_INFORMATION SUPPLIED:_
------------

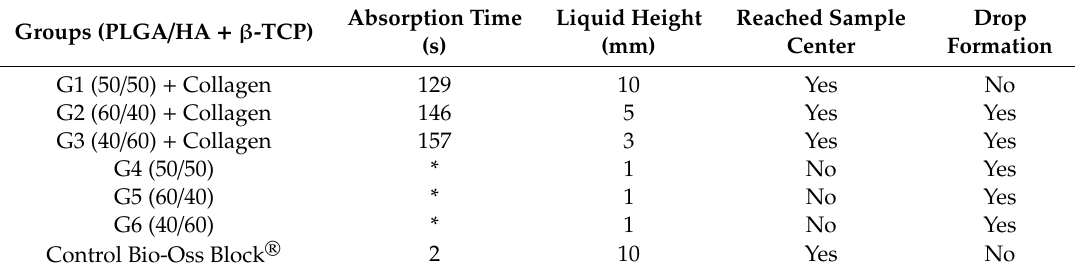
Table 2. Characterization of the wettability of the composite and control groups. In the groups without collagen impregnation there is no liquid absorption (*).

------------

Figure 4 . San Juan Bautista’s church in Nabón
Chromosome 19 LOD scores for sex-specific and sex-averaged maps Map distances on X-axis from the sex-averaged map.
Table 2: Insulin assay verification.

------------

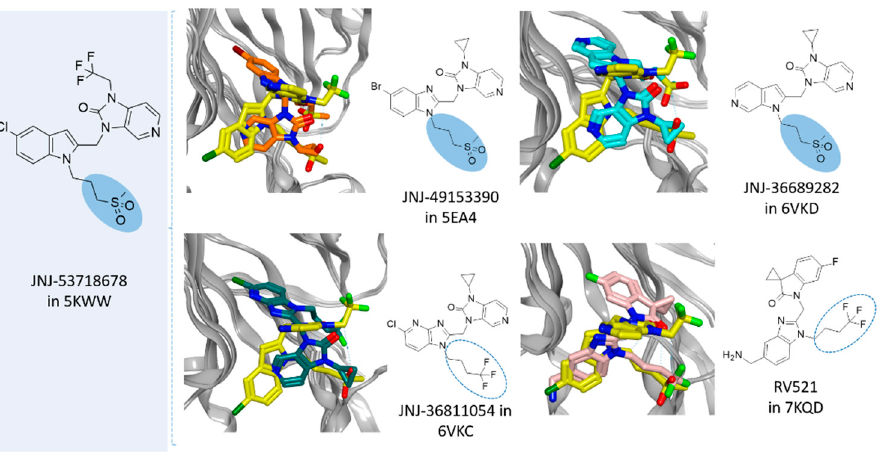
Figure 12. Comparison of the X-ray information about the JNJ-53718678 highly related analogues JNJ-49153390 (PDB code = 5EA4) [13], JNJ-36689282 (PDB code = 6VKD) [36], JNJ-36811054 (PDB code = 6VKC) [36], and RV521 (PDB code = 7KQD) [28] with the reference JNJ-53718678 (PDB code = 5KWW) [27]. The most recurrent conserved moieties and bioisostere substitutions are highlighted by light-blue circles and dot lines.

------------

_WHAT NEEDS TO BE DONE:_
If a line in the records holds the string "Table", count it, and give only the total.

_COMPLETED EXERCISE:_
2